Board members may have strong preferences about aesthetics or navigation. Highly engaged members may surface specific frustrations. Staff may be overwhelmed by content maintenance. All of these perspectives matter, but they do not automatically add up to a systemic problem.
In practice, these decisions are rarely made in a vacuum. Website redesigns are often shaped by momentum as much as by performance. A new leader wants change. A competitor launches something new. A board member raises a concern that gains traction. Over time, the conversation can move toward action before there is a shared understanding of the problem.
Without data, it becomes difficult to distinguish between political pressure, isolated frustrations, and true performance issues. An audit addresses this by evaluating how the current website is actually functioning and establishing a clear performance baseline.
That clarity is what allows organizations to move forward with confidence. Instead of reacting to individual opinions or momentum, decisions can be grounded in a shared understanding of what is actually happening.
A meaningful website audit is a structured evaluation of your website’s effectiveness, measured against your organization’s goals, audiences, and key performance indicators.
Because association websites serve different strategic purposes, audits must be tailored accordingly. A site focused on advocacy should be evaluated differently from one centered on membership growth or continuing education revenue. The metrics that matter should reflect the outcomes your organization is trying to achieve.

◇ ◇ ◇ ◇ ◇

◆ **Tasks**:
a - In the passage on website audits, what does an audit establish besides evaluating how the current website is actually functioning?
b - Reproduce the part of the passage on website audits from "Board members may" to "clear performance baseline.", word for word.

◆ **Raw data**:
◇ ◇ ◇ ◇ ◇

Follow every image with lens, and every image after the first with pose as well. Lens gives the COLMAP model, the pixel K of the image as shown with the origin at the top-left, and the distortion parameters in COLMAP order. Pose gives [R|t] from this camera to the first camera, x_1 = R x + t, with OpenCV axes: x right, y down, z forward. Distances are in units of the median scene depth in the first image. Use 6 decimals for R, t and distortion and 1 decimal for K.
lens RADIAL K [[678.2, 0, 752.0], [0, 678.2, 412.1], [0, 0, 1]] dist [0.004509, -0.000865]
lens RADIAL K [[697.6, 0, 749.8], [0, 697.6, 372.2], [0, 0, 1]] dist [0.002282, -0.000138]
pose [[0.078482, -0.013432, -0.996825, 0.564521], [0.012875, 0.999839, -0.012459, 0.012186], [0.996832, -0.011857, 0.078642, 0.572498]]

◇ ◇ ◇ ◇ ◇

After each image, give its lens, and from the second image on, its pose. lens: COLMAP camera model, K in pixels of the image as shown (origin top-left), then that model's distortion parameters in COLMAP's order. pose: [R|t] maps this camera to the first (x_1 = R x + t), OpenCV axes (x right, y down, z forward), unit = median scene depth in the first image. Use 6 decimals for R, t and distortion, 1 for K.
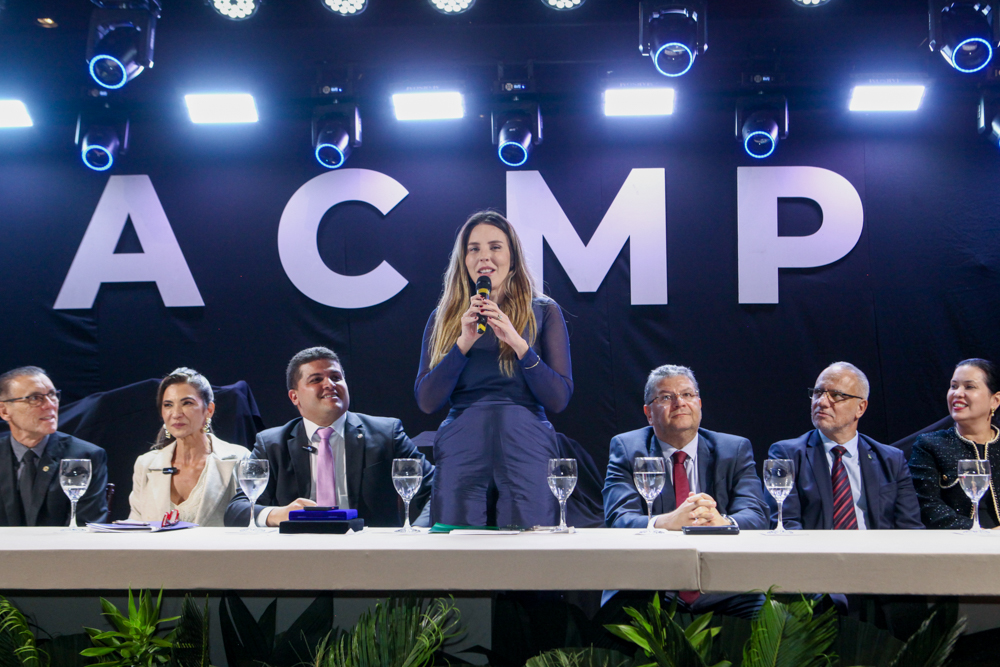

◇ ◇ ◇ ◇ ◇

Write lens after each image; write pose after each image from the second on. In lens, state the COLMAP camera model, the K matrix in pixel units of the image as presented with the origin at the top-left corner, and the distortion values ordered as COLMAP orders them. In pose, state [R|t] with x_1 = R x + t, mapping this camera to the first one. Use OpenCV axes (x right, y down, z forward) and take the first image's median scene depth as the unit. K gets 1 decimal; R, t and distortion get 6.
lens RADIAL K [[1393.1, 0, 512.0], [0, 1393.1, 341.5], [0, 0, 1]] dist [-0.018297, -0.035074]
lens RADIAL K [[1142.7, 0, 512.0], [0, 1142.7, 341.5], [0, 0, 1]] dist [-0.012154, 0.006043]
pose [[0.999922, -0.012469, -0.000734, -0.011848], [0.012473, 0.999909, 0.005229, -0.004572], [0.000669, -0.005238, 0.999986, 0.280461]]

◇ ◇ ◇ ◇ ◇

◆ **Answers in order**:
a - A clear performance baseline.

b -
Board members may have strong preferences about aesthetics or navigation. Highly engaged members may surface specific frustrations. Staff may be overwhelmed by content maintenance. All of these perspectives matter, but they do not automatically add up to a systemic problem.
In practice, these decisions are rarely made in a vacuum. Website redesigns are often shaped by momentum as much as by performance. A new leader wants change. A competitor launches something new. A board member raises a concern that gains traction. Over time, the conversation can move toward action before there is a shared understanding of the problem.
Without data, it becomes difficult to distinguish between political pressure, isolated frustrations, and true performance issues. An audit addresses this by evaluating how the current website is actually functioning and establishing a clear performance baseline.